Cross-ownership, Diversity Debated At FCC Hearing
September 21, 2007 at 10:50 AM (PT)
Cross-ownership and ownership diversity were the issues of the night at THURSDAY's FCC media ownership hearing in CHICAGO.
The TEAMSTERS union took the occasion of the meeting in the home market of TRIBUNE CO. to call for retention of the prohibition of ownership of newspapers and broadcast outlets in the same market.
"The proposed TRIBUNE buyout is an example of why the FCC must concern itself with the ownership structure of media companies -- particularly when waivers of cross-broadcast ownership rules have been sought -- in order to fulfill its mission to protect localism, viewpoint diversity, media access and other issues of vital importance," TEAMSTERS General President JAMES P. HOFFA told the panel in a statement read by International Represenatative DOUG NOWAKOWSKI. Warning of trouble from the takeover of TRIBUNE by SAM ZELL, HOFFA added, "The structure proposed in the TRIBUNE application provides insight into the potential dangers of approving an ownership structure that insulates an individual with total control of a company from the owners of that company as well as the diverse interests of the communities that company serves."
But TRIBUNE Talk WGN-A/CHICAGO VP/GM TOM LANGMYER noted that if TRIBUNE is forced to divest his station, it would likely end up sold to a large multi-station operator from out of town that would introduce non-locally-originated programming to the present all-local lineup on WGN. "Strong programming and a commitment to localism is the ONLY way in our minds that an AM station can be successful," said LANGMYER. "The TRIBUNE COMPANY. with its longtime dedication to news and community service, has made a sustained commitment to supporting a radio station like this. If WGN were sold because an FCC rule required it, WGN would most likely end up no longer being a stand-alone station -- instead falling into the hands of a multi-station conglomerate. It would be programmed out of a distant headquarters office and would likely lose its distinctiveness, local identity and historic appeal. Is this good for the public? We don’t think so, and we can’t imagine the government would think so either."
Obama, Copps Call For Tougher License Renewals
Sen. BARACK OBAMA (D-IL) also sent a staffer to read a statement to the Commission, calling for more regulation of broadasting and more diversity in ownership. OBAMA, the candidate for the Democratic nomination for President, echoed some of Commissioner MICHAEL COPPS' pet opinions in looking for "greater FCC scrutiny and public input" in the license renewal process and public notice and comment for any specific changes in the rules proposed by the Commission.
In his own statement, COPPS said, "We need a system for license renewal that... withhold(s) licenses from those who aren’t doing their jobs, and ensures that the airwaves that belong to you are actually serving you.
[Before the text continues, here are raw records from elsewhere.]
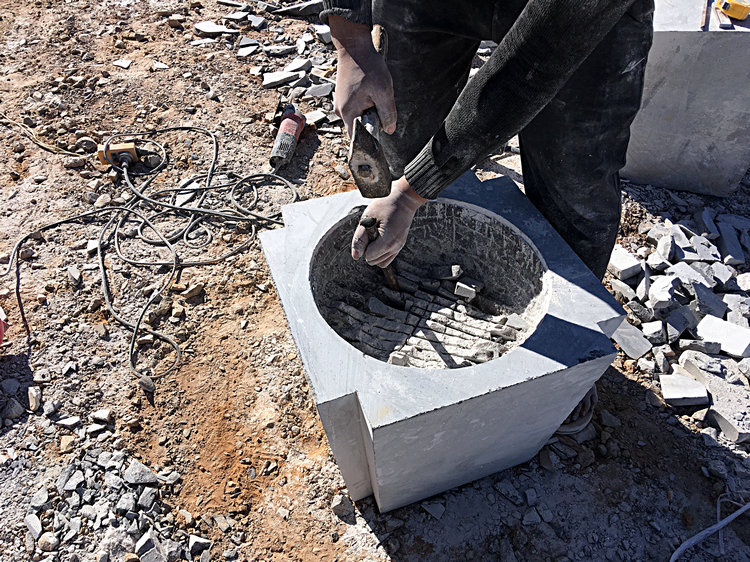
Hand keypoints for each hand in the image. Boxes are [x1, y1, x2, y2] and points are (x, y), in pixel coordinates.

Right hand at [329, 15, 396, 136]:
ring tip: (372, 92)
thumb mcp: (383, 91)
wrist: (354, 47)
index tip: (380, 132)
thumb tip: (389, 130)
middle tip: (379, 101)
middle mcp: (340, 111)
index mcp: (348, 112)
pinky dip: (365, 102)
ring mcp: (340, 103)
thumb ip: (387, 113)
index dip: (370, 139)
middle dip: (372, 120)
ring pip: (359, 116)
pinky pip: (356, 108)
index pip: (358, 138)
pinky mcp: (343, 97)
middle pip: (360, 127)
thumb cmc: (367, 66)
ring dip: (369, 110)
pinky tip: (368, 89)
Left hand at [351, 177, 427, 267]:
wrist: (403, 201)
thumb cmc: (384, 207)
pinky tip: (379, 240)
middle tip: (372, 232)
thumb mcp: (367, 219)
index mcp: (387, 242)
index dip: (364, 245)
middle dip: (368, 249)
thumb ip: (359, 238)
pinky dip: (380, 253)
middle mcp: (395, 248)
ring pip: (380, 262)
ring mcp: (398, 248)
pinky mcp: (399, 246)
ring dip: (374, 252)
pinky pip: (386, 259)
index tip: (368, 231)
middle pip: (373, 261)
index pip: (368, 256)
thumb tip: (355, 256)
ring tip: (377, 235)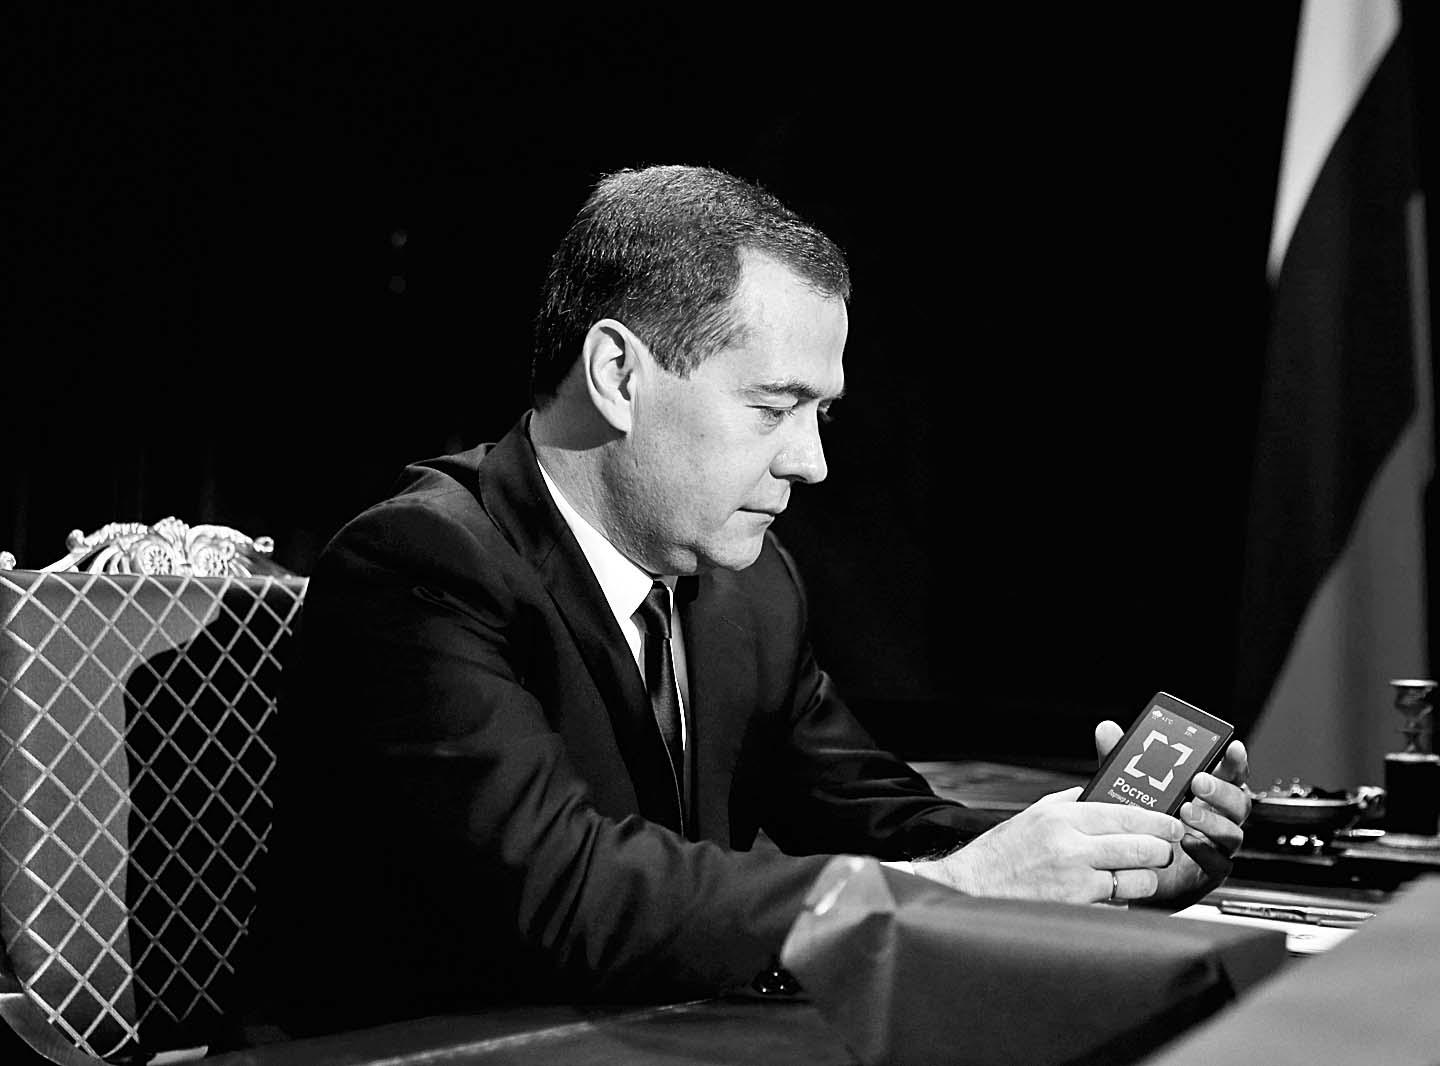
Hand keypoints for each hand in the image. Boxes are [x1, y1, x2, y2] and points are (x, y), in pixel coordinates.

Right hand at [919, 788, 1184, 902]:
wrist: (972, 887)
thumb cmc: (1001, 854)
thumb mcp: (1035, 814)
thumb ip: (1071, 802)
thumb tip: (1104, 796)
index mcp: (1063, 818)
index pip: (1127, 815)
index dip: (1159, 821)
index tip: (1172, 825)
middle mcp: (1072, 847)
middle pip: (1142, 847)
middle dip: (1162, 850)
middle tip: (1164, 850)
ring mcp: (1077, 882)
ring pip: (1138, 880)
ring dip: (1145, 878)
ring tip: (1138, 875)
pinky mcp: (1078, 910)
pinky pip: (1118, 905)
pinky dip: (1120, 901)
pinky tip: (1111, 894)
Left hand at [1093, 720, 1250, 907]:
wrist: (1132, 872)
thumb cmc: (1141, 827)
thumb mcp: (1130, 789)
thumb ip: (1124, 762)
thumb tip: (1107, 730)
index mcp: (1206, 795)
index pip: (1230, 775)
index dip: (1235, 761)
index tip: (1232, 747)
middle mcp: (1217, 819)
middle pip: (1237, 802)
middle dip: (1221, 789)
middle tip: (1198, 781)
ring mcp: (1216, 846)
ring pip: (1232, 832)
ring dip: (1212, 820)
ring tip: (1187, 811)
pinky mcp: (1209, 872)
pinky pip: (1219, 863)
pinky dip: (1206, 851)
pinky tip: (1188, 843)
I say to you and I say to my colleagues: it should be the top priority of the FCC to put some life back into our public oversight responsibilities. Let’s start with licensing -- and let’s start now!"
Adelstein: Diversity Review Overdue
Commissioner JONATHAN ADELSTEIN called for a bipartisan, independent panel to review over 40 policy proposals from the FCC's diversity committee and the MINORITY MEDIA AND TELECOMMUNICATIONS COUNCIL, saying, "We now need a comprehensive response to the lack of diversity in programming and ownership. We need to develop policies that engage the minority as owners of the media, not just as consumers or sharecroppers. We need to turn our legacy around."
Rev. JESSE JACKSON, whose OPERATION PUSH headquarters hosted the hearing, also sent along a statement calling media consolidation a "life-or-death issue for communities of color" and calling for the restoration of the old tax certificate program to encourage minority ownership of media outlets.